I’ve had this book on my shelf for a few years now, but didn’t read it until just yesterday, when a VC that I was talking with suggested it — I read it in about 24 hours and am super-glad that I did, because it’s a really tremendous book.
Written in 1994, it’s an analysis of Silicon Valley versus Route 128 in Mass — and the environmental, historical, and cultural factors that have contributed to the high tech industry in each region. At core, the author points out that Route 128 built an environment with a relatively small number of huge, all-in-one companies — DEC is a good example — whereas Silicon Valley built an environment of companies that tended to be less vertically integrated, more prone to communication and sharing, and generally more flexible.
Lots of reasons for this — some rooted in the history of the region — MIT’s ties & access to Defense spending in DC, the generally looser nature of culture in the West, etc — but the result is that you get much more fluidity and information sharing in Silicon Valley than in Boston, which results in a stronger ecosystem that can reinvent itself as business circumstances change.
This book is great for other reasons — gives really good historical background on the rise of both regions, plus great histories of the 70s and 80s — stuff that I always really enjoy reading & thinking about.

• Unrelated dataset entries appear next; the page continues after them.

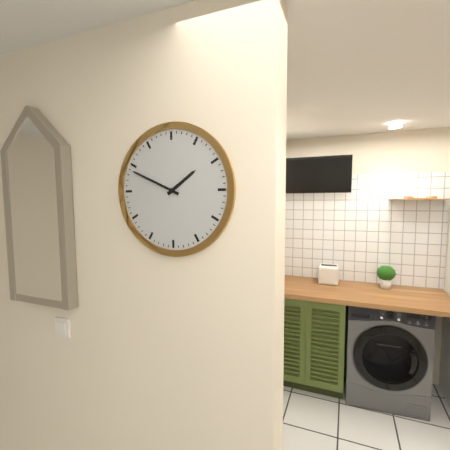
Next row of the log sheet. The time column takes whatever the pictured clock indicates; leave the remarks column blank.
1:49
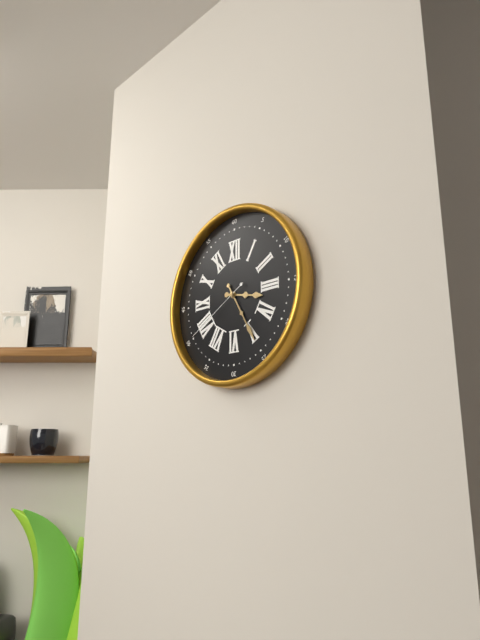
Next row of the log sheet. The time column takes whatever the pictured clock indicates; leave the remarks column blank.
3:25:40
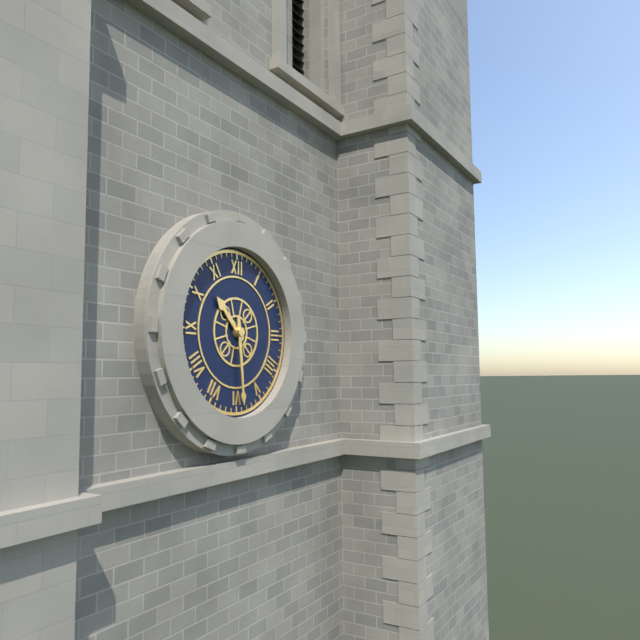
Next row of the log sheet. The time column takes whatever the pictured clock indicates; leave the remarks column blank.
10:29
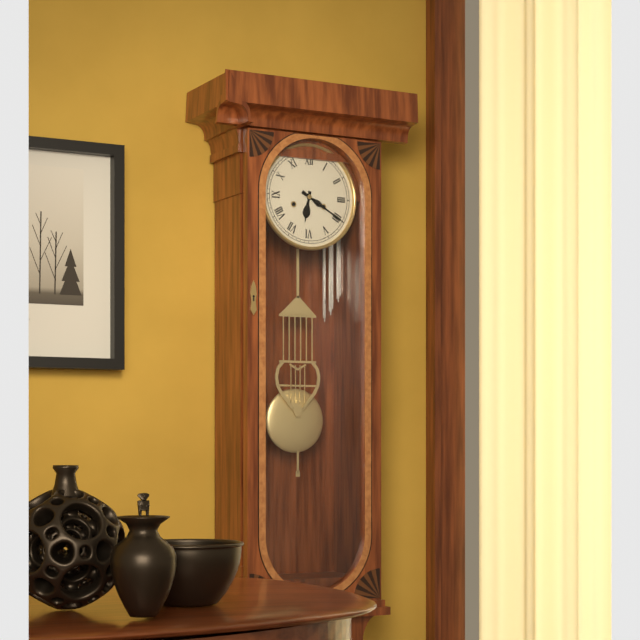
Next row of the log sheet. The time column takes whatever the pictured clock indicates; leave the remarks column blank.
6:20
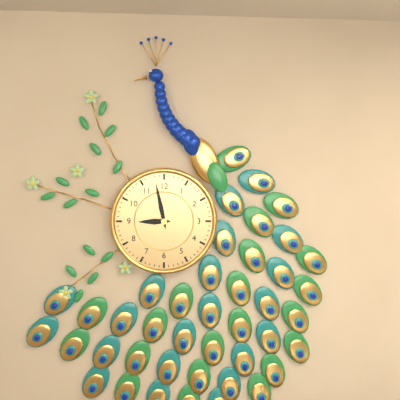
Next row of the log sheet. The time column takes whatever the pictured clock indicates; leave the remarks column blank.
8:58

The thing that I was most struck by is how many of the things that I take for granted in my working world are unusual & were pioneered here in SV — including an egalitarian working style, openness across companies, and a high degree of chatter among companies that are ostensibly competitive. Since I’ve grown up in this environment, sometimes it’s tough for me to see some of the unusual bits.
Anyway, anyone who’s in this industry or interested in it at all should read this book. You can read it in literally 1 day, and it’s really worth it.